- **Material for this task**:
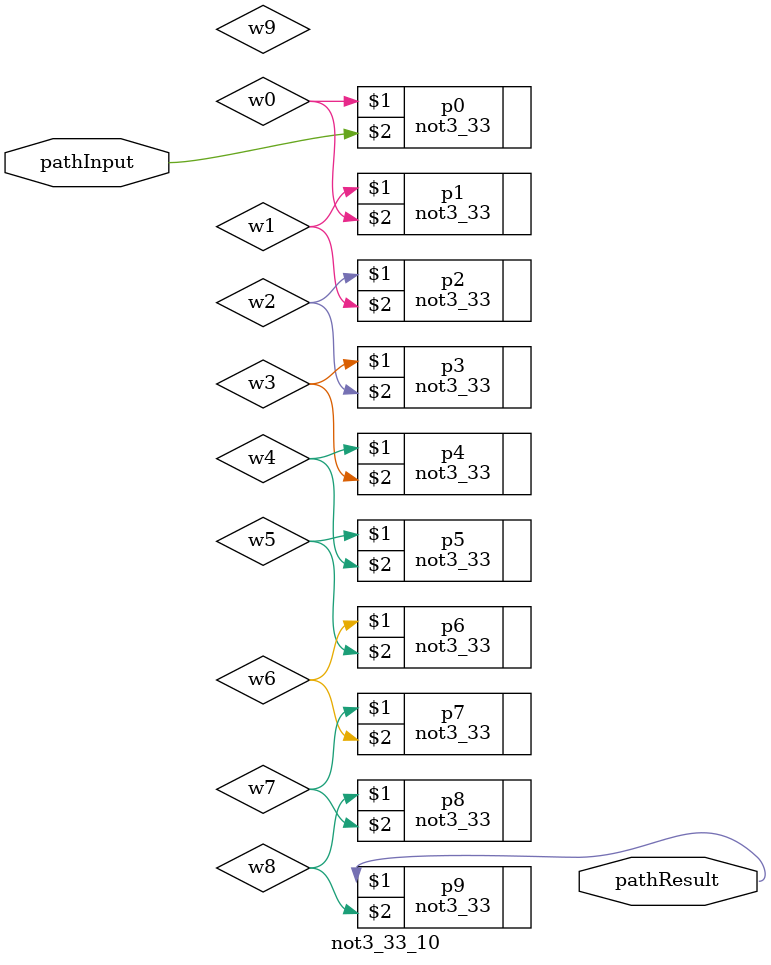
<source format=v>
module not3_33_10(pathResult, pathInput);
input pathInput;
output pathResult;

(* keep = 1 *) wire w0, w1, w2, w3, w4, w5, w6, w7, w8, w9;

not3_33 p0(w0, pathInput);
not3_33 p1(w1, w0);
not3_33 p2(w2, w1);
not3_33 p3(w3, w2);
not3_33 p4(w4, w3);
not3_33 p5(w5, w4);
not3_33 p6(w6, w5);
not3_33 p7(w7, w6);
not3_33 p8(w8, w7);
not3_33 p9(pathResult, w8);

endmodule

</source>
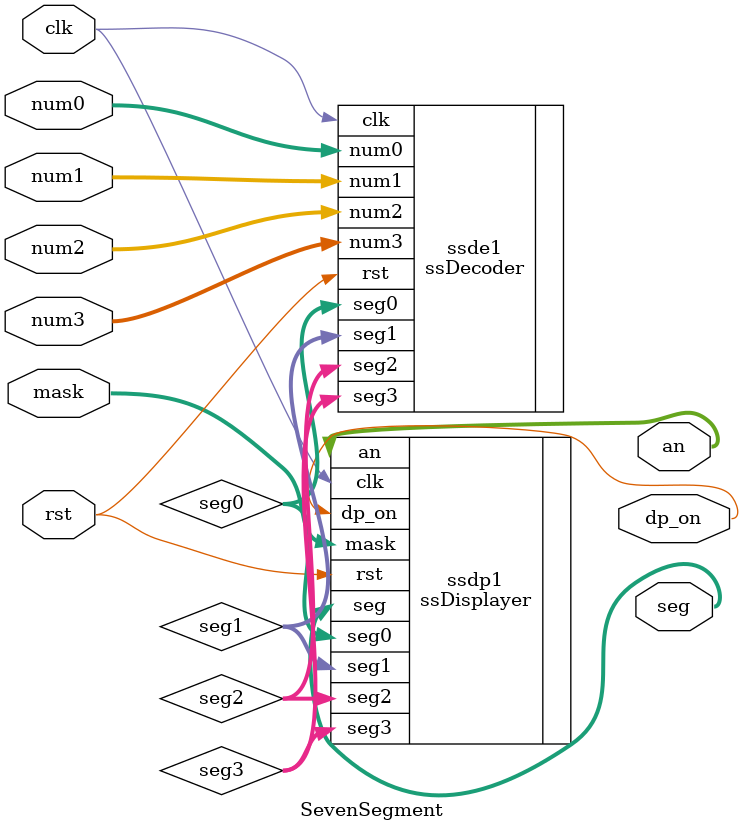
<source format=v>

module SevenSegment(
    //====================================================
    //=======           Input                       ======
    //====================================================
    input                   clk,         // 25 MHz clock
    input                   rst,         // Asynchronus reset
    input      [3:0]        num3,        // decimal number on leftmost 7-segment (0-9)
    input      [3:0]        num2,        // decimal number on  7-segment (0-9)
    input      [3:0]        num1,        // decimal number on  7-segment (0-9)
    input      [3:0]        num0,        // decimal number on rightmost 7-segment (0-9)
    input      [3:0]        mask,        // position of displayed num (3 for leftmost, 0 for rightmost)
    //====================================================
    //=======           Output                      ======
    //====================================================
    //-----------from ssDisplayer-----
    output     [6:0]       seg,         // Number
    output                 dp_on,       // Dot point
    output     [3:0]       an           // Mux for 4 number
    );

    wire [6:0] seg0;
    wire [6:0] seg1;
    wire [6:0] seg2;
    wire [6:0] seg3;


    ssDecoder ssde1(.clk(clk), .rst(rst)
                  , .num3(num3), .num2(num2), .num1(num1), .num0(num0)
                  , .seg3(seg3), .seg2(seg2), .seg1(seg1), .seg0(seg0)
                    );

    ssDisplayer ssdp1(.clk(clk), .rst(rst), .mask(mask)
                    , .seg3(seg3), .seg2(seg2), .seg1(seg1), .seg0(seg0)
                    , .seg(seg), .dp_on(dp_on), .an(an)
                    );

endmodule

</source>
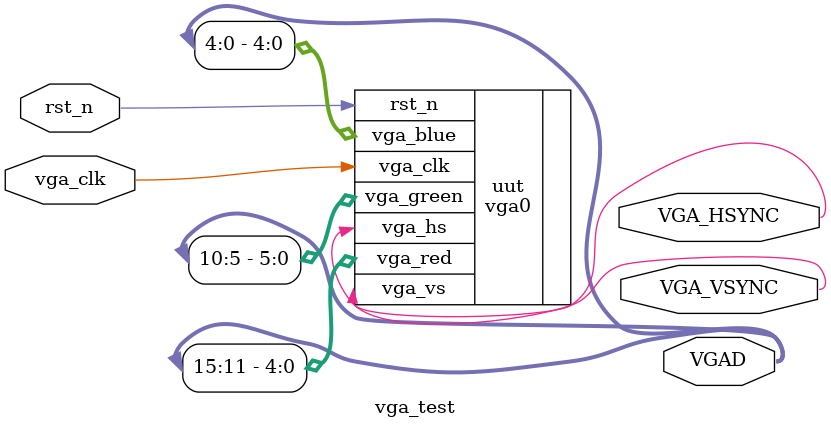
<source format=v>
module vga_test 
(
	input vga_clk,
	input rst_n,
	output VGA_HSYNC,
	output VGA_VSYNC,
	output [15:0] VGAD
);
vga0 uut (
   .rst_n(rst_n),
	.vga_clk(vga_clk),
	.vga_hs(VGA_HSYNC),
	.vga_vs(VGA_VSYNC),
	.vga_red(VGAD[15:11]),
	.vga_green(VGAD[10:5]),
	.vga_blue(VGAD[4:0])
);
//
endmodule 
</source>
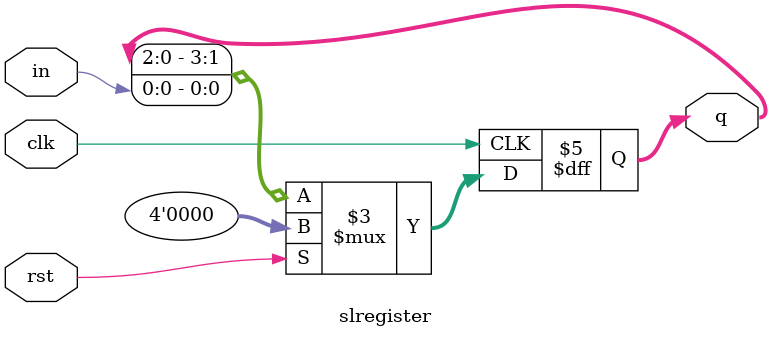
<source format=v>
module slregister (clk,rst,in,q);
    input wire clk;
    input wire rst;
    input wire  in;
    output reg[3:0] q;

    always @(posedge clk) begin
        
         if (rst)
            q=4'b0000;
        else begin
            q={q[2:0],in};
        end
    end

endmodule

</source>
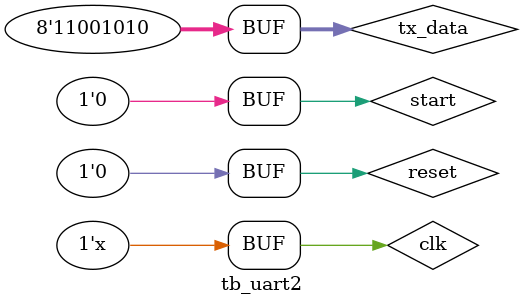
<source format=v>
`timescale 1ns / 1ps


module tb_uart2();
    reg clk;
    reg reset;
    reg start;
    reg [7:0] tx_data;
    wire txd;
    wire tx_done;       
   
    UART_2 dut(
        .clk(clk),
        .reset(reset),
        .start(start),
        .tx_data(tx_data),
        .tx_done(tx_done),
        .txd(txd)
    );
    always #5 clk = ~clk;
    initial begin
        clk = 1'b0;
        reset = 1'b1;
        start = 1'b0;
        tx_data = 0;
    end
    initial begin
        #100 reset = 1'b0;
        #100 tx_data = 8'b11001010; start = 1'b1;
        #10 start = 1'b0;
    end
    
endmodule

</source>
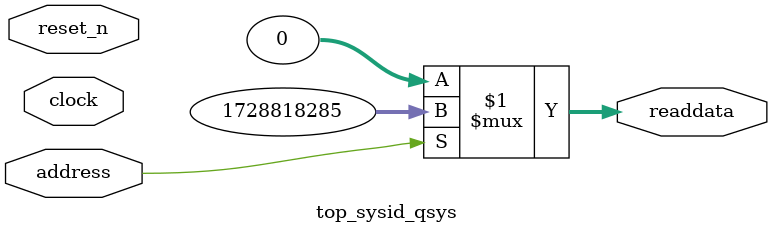
<source format=v>



// synthesis translate_off
`timescale 1ns / 1ps
// synthesis translate_on

// turn off superfluous verilog processor warnings 
// altera message_level Level1 
// altera message_off 10034 10035 10036 10037 10230 10240 10030 

module top_sysid_qsys (
               // inputs:
                address,
                clock,
                reset_n,

               // outputs:
                readdata
             )
;

  output  [ 31: 0] readdata;
  input            address;
  input            clock;
  input            reset_n;

  wire    [ 31: 0] readdata;
  //control_slave, which is an e_avalon_slave
  assign readdata = address ? 1728818285 : 0;

endmodule



</source>
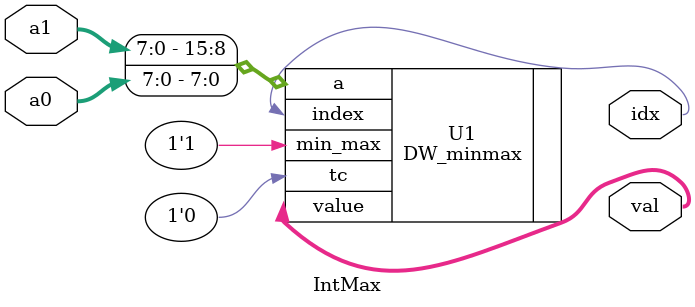
<source format=v>
module IntMax (a0, a1, val, idx);
parameter wordlength = 8;
input [wordlength-1 : 0] a0, a1;
output [wordlength-1 : 0] val;
output idx;
// instantiation of DW_minmax
// inputs are concatenated into the input vector
DW_minmax #(wordlength, 2)
U1 (.a({a1, a0}), .tc(1'b0), .min_max(1'b1),
.value(val), .index(idx));
endmodule

</source>
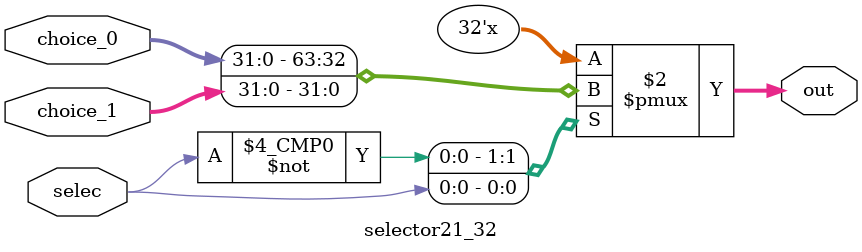
<source format=v>
`timescale 1ns / 1ps


module selector21_32(
	input [31:0] choice_0 , choice_1,
	input selec,
	output reg [31:0] out
);

	always@(*)
	begin
		case(selec)
			1'b0: out = choice_0;
			1'b1: out = choice_1;
		endcase
	end
endmodule

</source>
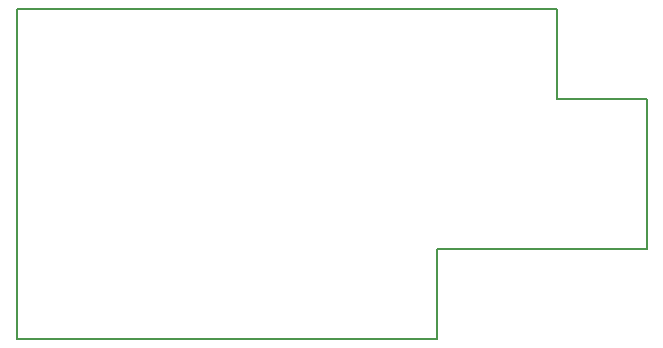
<source format=gbr>
G04 #@! TF.FileFunction,Profile,NP*
%FSLAX46Y46*%
G04 Gerber Fmt 4.6, Leading zero omitted, Abs format (unit mm)*
G04 Created by KiCad (PCBNEW 4.0.4-stable) date 05/31/18 11:07:36*
%MOMM*%
%LPD*%
G01*
G04 APERTURE LIST*
%ADD10C,0.100000*%
%ADD11C,0.150000*%
G04 APERTURE END LIST*
D10*
D11*
X149860000Y-109220000D02*
X149860000Y-116840000D01*
X167640000Y-109220000D02*
X149860000Y-109220000D01*
X167640000Y-106680000D02*
X167640000Y-109220000D01*
X167640000Y-96520000D02*
X167640000Y-106680000D01*
X160020000Y-96520000D02*
X167640000Y-96520000D01*
X160020000Y-88900000D02*
X160020000Y-96520000D01*
X114300000Y-88900000D02*
X160020000Y-88900000D01*
X114300000Y-116840000D02*
X149860000Y-116840000D01*
X114300000Y-88900000D02*
X114300000Y-116840000D01*
M02*

</source>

- **Work task**: Please copy the records above word for word, omitting every picture.

- **Exercise solution**:
<source format=v>
module not3_33_10(pathResult, pathInput);
input pathInput;
output pathResult;

(* keep = 1 *) wire w0, w1, w2, w3, w4, w5, w6, w7, w8, w9;

not3_33 p0(w0, pathInput);
not3_33 p1(w1, w0);
not3_33 p2(w2, w1);
not3_33 p3(w3, w2);
not3_33 p4(w4, w3);
not3_33 p5(w5, w4);
not3_33 p6(w6, w5);
not3_33 p7(w7, w6);
not3_33 p8(w8, w7);
not3_33 p9(pathResult, w8);

endmodule

</source>
<source format=v>

module SevenSegment(
    //====================================================
    //=======           Input                       ======
    //====================================================
    input                   clk,         // 25 MHz clock
    input                   rst,         // Asynchronus reset
    input      [3:0]        num3,        // decimal number on leftmost 7-segment (0-9)
    input      [3:0]        num2,        // decimal number on  7-segment (0-9)
    input      [3:0]        num1,        // decimal number on  7-segment (0-9)
    input      [3:0]        num0,        // decimal number on rightmost 7-segment (0-9)
    input      [3:0]        mask,        // position of displayed num (3 for leftmost, 0 for rightmost)
    //====================================================
    //=======           Output                      ======
    //====================================================
    //-----------from ssDisplayer-----
    output     [6:0]       seg,         // Number
    output                 dp_on,       // Dot point
    output     [3:0]       an           // Mux for 4 number
    );

    wire [6:0] seg0;
    wire [6:0] seg1;
    wire [6:0] seg2;
    wire [6:0] seg3;


    ssDecoder ssde1(.clk(clk), .rst(rst)
                  , .num3(num3), .num2(num2), .num1(num1), .num0(num0)
                  , .seg3(seg3), .seg2(seg2), .seg1(seg1), .seg0(seg0)
                    );

    ssDisplayer ssdp1(.clk(clk), .rst(rst), .mask(mask)
                    , .seg3(seg3), .seg2(seg2), .seg1(seg1), .seg0(seg0)
                    , .seg(seg), .dp_on(dp_on), .an(an)
                    );

endmodule

</source>
<source format=v>
module vga_test 
(
	input vga_clk,
	input rst_n,
	output VGA_HSYNC,
	output VGA_VSYNC,
	output [15:0] VGAD
);
vga0 uut (
   .rst_n(rst_n),
	.vga_clk(vga_clk),
	.vga_hs(VGA_HSYNC),
	.vga_vs(VGA_VSYNC),
	.vga_red(VGAD[15:11]),
	.vga_green(VGAD[10:5]),
	.vga_blue(VGAD[4:0])
);
//
endmodule 
</source>
<source format=v>
module slregister (clk,rst,in,q);
    input wire clk;
    input wire rst;
    input wire  in;
    output reg[3:0] q;

    always @(posedge clk) begin
        
         if (rst)
            q=4'b0000;
        else begin
            q={q[2:0],in};
        end
    end

endmodule

</source>
<source format=v>
`timescale 1ns / 1ps


module tb_uart2();
    reg clk;
    reg reset;
    reg start;
    reg [7:0] tx_data;
    wire txd;
    wire tx_done;       
   
    UART_2 dut(
        .clk(clk),
        .reset(reset),
        .start(start),
        .tx_data(tx_data),
        .tx_done(tx_done),
        .txd(txd)
    );
    always #5 clk = ~clk;
    initial begin
        clk = 1'b0;
        reset = 1'b1;
        start = 1'b0;
        tx_data = 0;
    end
    initial begin
        #100 reset = 1'b0;
        #100 tx_data = 8'b11001010; start = 1'b1;
        #10 start = 1'b0;
    end
    
endmodule

</source>
<source format=v>



// synthesis translate_off
`timescale 1ns / 1ps
// synthesis translate_on

// turn off superfluous verilog processor warnings 
// altera message_level Level1 
// altera message_off 10034 10035 10036 10037 10230 10240 10030 

module top_sysid_qsys (
               // inputs:
                address,
                clock,
                reset_n,

               // outputs:
                readdata
             )
;

  output  [ 31: 0] readdata;
  input            address;
  input            clock;
  input            reset_n;

  wire    [ 31: 0] readdata;
  //control_slave, which is an e_avalon_slave
  assign readdata = address ? 1728818285 : 0;

endmodule



</source>
<source format=v>
module IntMax (a0, a1, val, idx);
parameter wordlength = 8;
input [wordlength-1 : 0] a0, a1;
output [wordlength-1 : 0] val;
output idx;
// instantiation of DW_minmax
// inputs are concatenated into the input vector
DW_minmax #(wordlength, 2)
U1 (.a({a1, a0}), .tc(1'b0), .min_max(1'b1),
.value(val), .index(idx));
endmodule

</source>
<source format=v>
`timescale 1ns / 1ps


module selector21_32(
	input [31:0] choice_0 , choice_1,
	input selec,
	output reg [31:0] out
);

	always@(*)
	begin
		case(selec)
			1'b0: out = choice_0;
			1'b1: out = choice_1;
		endcase
	end
endmodule

</source>
<source format=gbr>
G04 #@! TF.FileFunction,Profile,NP*
%FSLAX46Y46*%
G04 Gerber Fmt 4.6, Leading zero omitted, Abs format (unit mm)*
G04 Created by KiCad (PCBNEW 4.0.4-stable) date 05/31/18 11:07:36*
%MOMM*%
%LPD*%
G01*
G04 APERTURE LIST*
%ADD10C,0.100000*%
%ADD11C,0.150000*%
G04 APERTURE END LIST*
D10*
D11*
X149860000Y-109220000D02*
X149860000Y-116840000D01*
X167640000Y-109220000D02*
X149860000Y-109220000D01*
X167640000Y-106680000D02*
X167640000Y-109220000D01*
X167640000Y-96520000D02*
X167640000Y-106680000D01*
X160020000Y-96520000D02*
X167640000Y-96520000D01*
X160020000Y-88900000D02*
X160020000Y-96520000D01*
X114300000Y-88900000D02*
X160020000Y-88900000D01*
X114300000Y-116840000D02*
X149860000Y-116840000D01*
X114300000Y-88900000D02*
X114300000Y-116840000D01*
M02*

</source>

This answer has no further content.